また、免疫回避について話題に出たので復習しておくが、新型コロナウイルスの排除に大事なのは抗体に依存した液性免疫だけでなく、むしろT細胞に依存した細胞性免疫である。この細胞性免疫・T細胞による直接的な攻撃がウイルス感染に対しては重要な反応であり、それを回避する変異がウイルスから見れば重要なのだ。最近の記事でも、細胞性免疫の認識に関わるHLAの個人差が新型コロナウイルス感染症の罹りやすさに関係するというものがあった。

この手の論文は以前から出ているので特に新しい話でもないのだが、細胞性免疫の重要性を理解してほしい。逆に言えばワクチンの効果について抗体だけで議論するのは有意義ではない。
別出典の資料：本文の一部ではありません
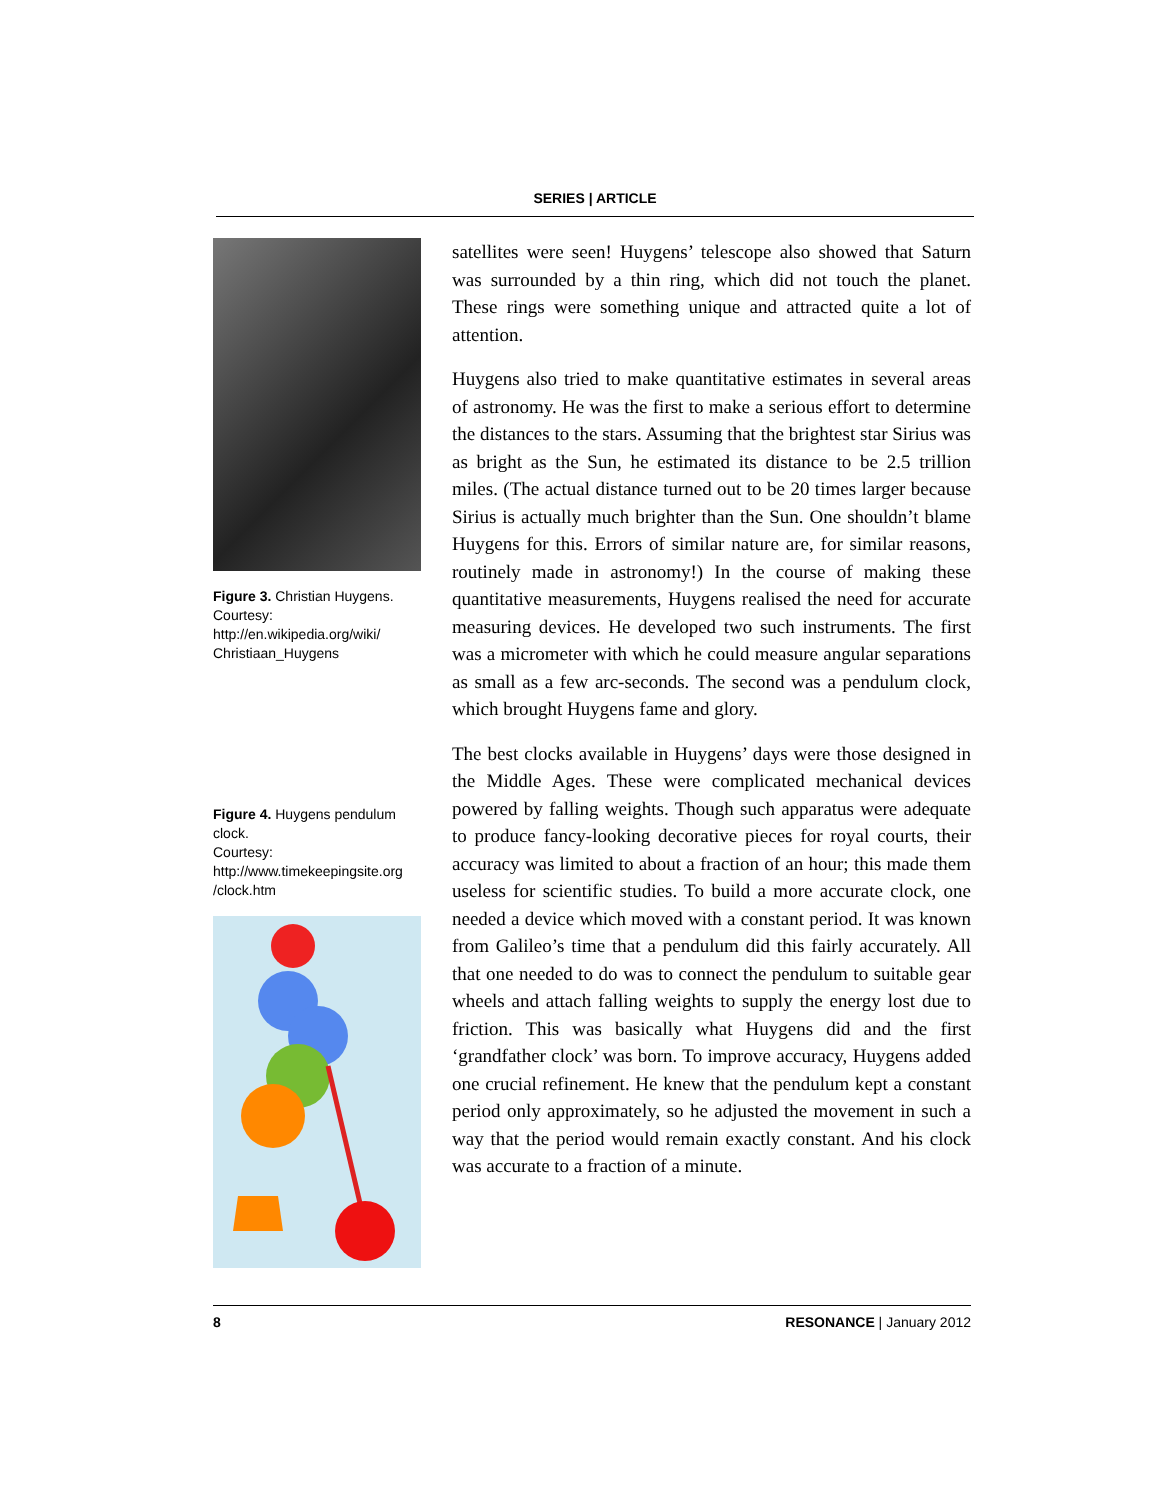SERIES | ARTICLE
Figure 3. Christian Huygens.
Courtesy:
http://en.wikipedia.org/wiki/
Christiaan_Huygens
Figure 4. Huygens pendulum clock.
Courtesy:
http://www.timekeepingsite.org
/clock.htm
satellites were seen! Huygens’ telescope also showed that Saturn was surrounded by a thin ring, which did not touch the planet. These rings were something unique and attracted quite a lot of attention.
Huygens also tried to make quantitative estimates in several areas of astronomy. He was the first to make a serious effort to determine the distances to the stars. Assuming that the brightest star Sirius was as bright as the Sun, he estimated its distance to be 2.5 trillion miles. (The actual distance turned out to be 20 times larger because Sirius is actually much brighter than the Sun. One shouldn’t blame Huygens for this. Errors of similar nature are, for similar reasons, routinely made in astronomy!) In the course of making these quantitative measurements, Huygens realised the need for accurate measuring devices. He developed two such instruments. The first was a micrometer with which he could measure angular separations as small as a few arc-seconds. The second was a pendulum clock, which brought Huygens fame and glory.
The best clocks available in Huygens’ days were those designed in the Middle Ages. These were complicated mechanical devices powered by falling weights. Though such apparatus were adequate to produce fancy-looking decorative pieces for royal courts, their accuracy was limited to about a fraction of an hour; this made them useless for scientific studies. To build a more accurate clock, one needed a device which moved with a constant period. It was known from Galileo’s time that a pendulum did this fairly accurately. All that one needed to do was to connect the pendulum to suitable gear wheels and attach falling weights to supply the energy lost due to friction. This was basically what Huygens did and the first ‘grandfather clock’ was born. To improve accuracy, Huygens added one crucial refinement. He knew that the pendulum kept a constant period only approximately, so he adjusted the movement in such a way that the period would remain exactly constant. And his clock was accurate to a fraction of a minute.
8 RESONANCE | January 2012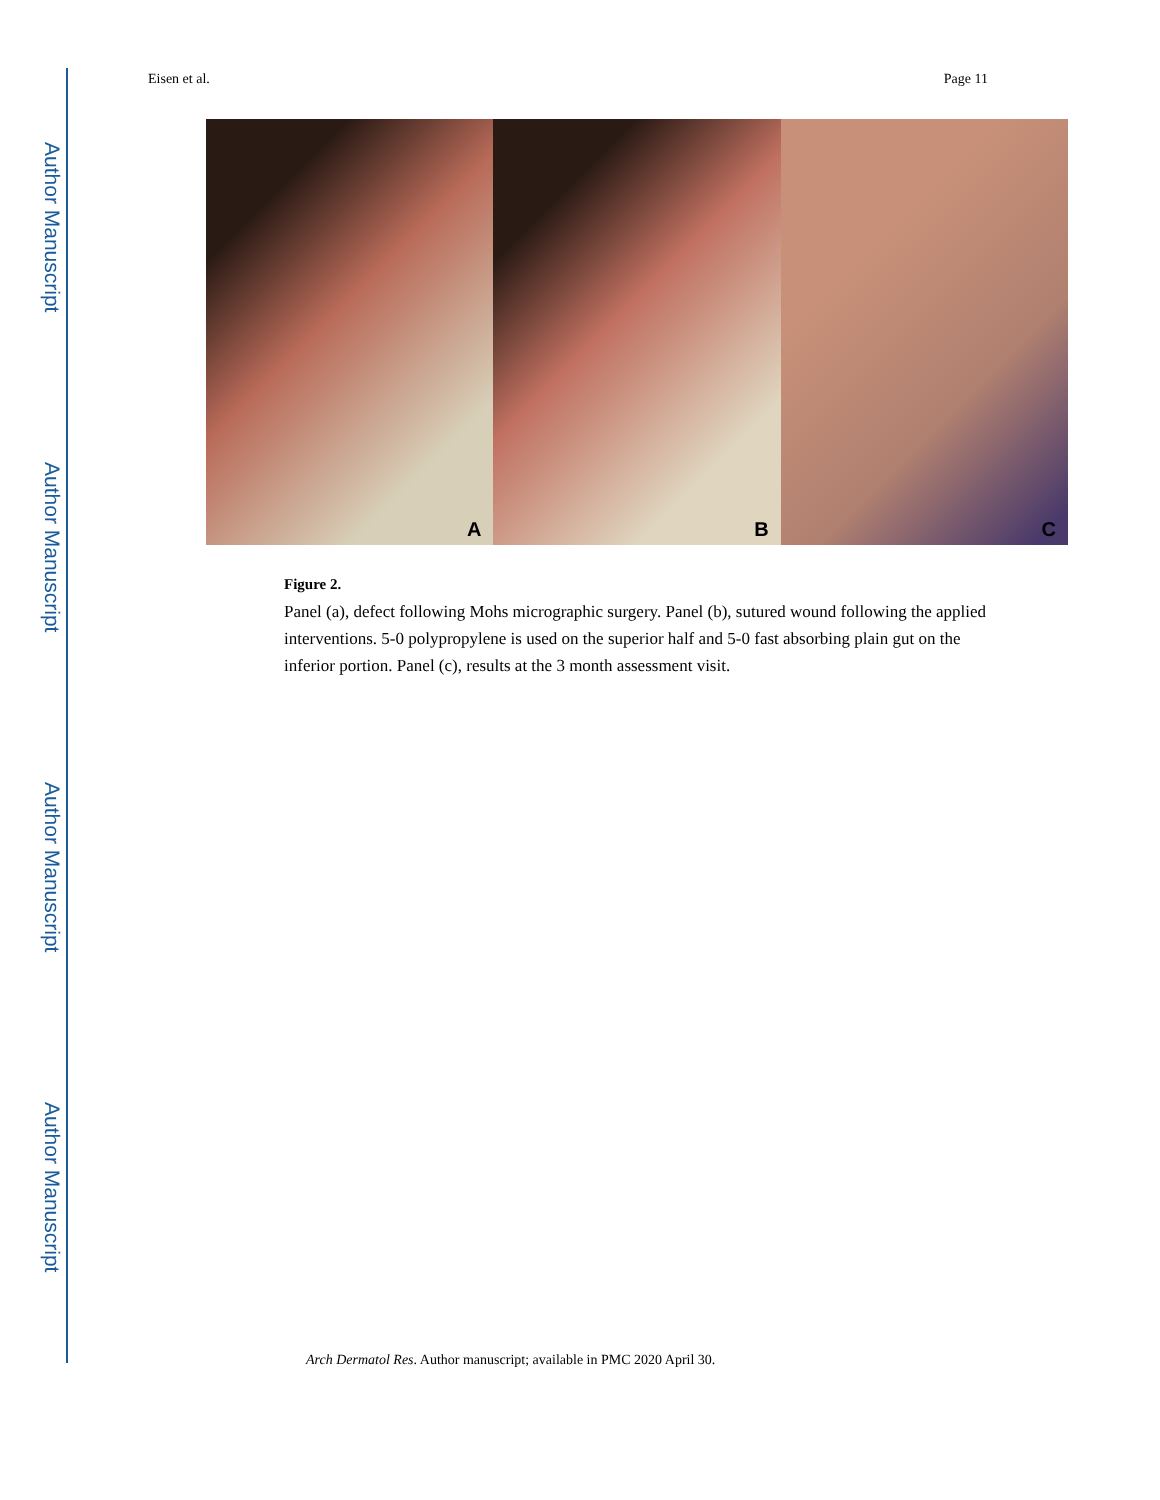Author Manuscript
Author Manuscript
Author Manuscript
Author Manuscript
Eisen et al. Page 11
A
B
C
Figure 2.
Panel (a), defect following Mohs micrographic surgery. Panel (b), sutured wound following the applied interventions. 5-0 polypropylene is used on the superior half and 5-0 fast absorbing plain gut on the inferior portion. Panel (c), results at the 3 month assessment visit.
Arch Dermatol Res. Author manuscript; available in PMC 2020 April 30.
新型コロナウイルスを含めてRNAウイルスについては変異の速度が極めて速い。今まで、RNAウイルスに対してワクチンで有効な対策が可能だったケースなど殆ど無かったのだ。今回の新型コロナウイルスについては核酸ワクチンを使って、異常な強さの細胞性免疫を誘導し、無理矢理効果がある事にして対応出来たかのような雰囲気を作っているが、現実的にはウイルスの変異速度に敗北していると言っても過言ではない。このEG.5変異株に対しても、新しいタイプの核酸ワクチンが開発されると思うが、果たして次の変異までに対応が間に合うだろうか。同時に、それを理解出来ない科学者ばかりではない中で、製薬企業もこのイタチごっこを続けるだろうか。経営者は利益が出る限り続けるかもしれないが、研究部門は反発を始めるかもしれない。科学的に起こっている事を正しく把握し、どの様な情報からどの様な解釈をすればいいのか冷静に思考しよう。